(GIVEN RECORDS)

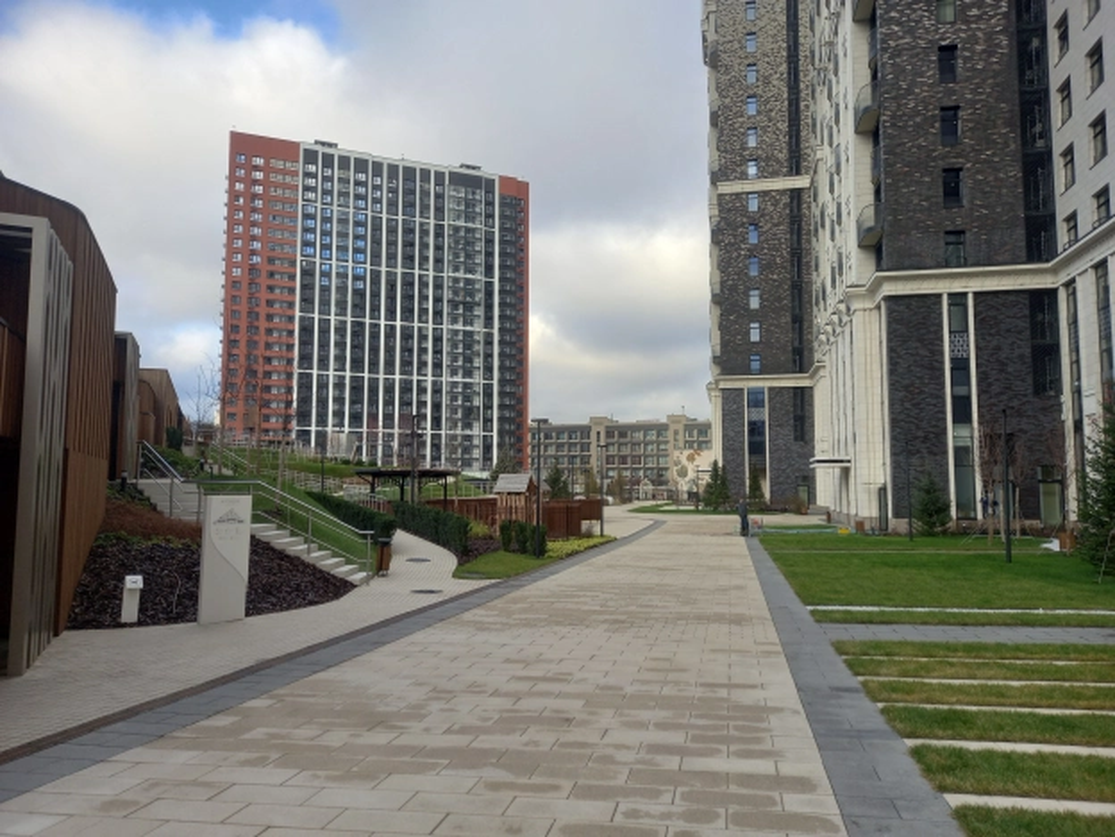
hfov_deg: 69.4
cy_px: 418
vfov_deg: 54.9
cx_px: 558
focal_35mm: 25
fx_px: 805
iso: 25
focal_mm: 4.6
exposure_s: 1/156
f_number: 2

(End GIVEN RECORDS)

» **WRITTEN TASK**: The output should consist of the records above, reproduced exactly, without pictures.

» **REPLY**:
hfov_deg: 69.4
cy_px: 418
vfov_deg: 54.9
cx_px: 558
focal_35mm: 25
fx_px: 805
iso: 25
focal_mm: 4.6
exposure_s: 1/156
f_number: 2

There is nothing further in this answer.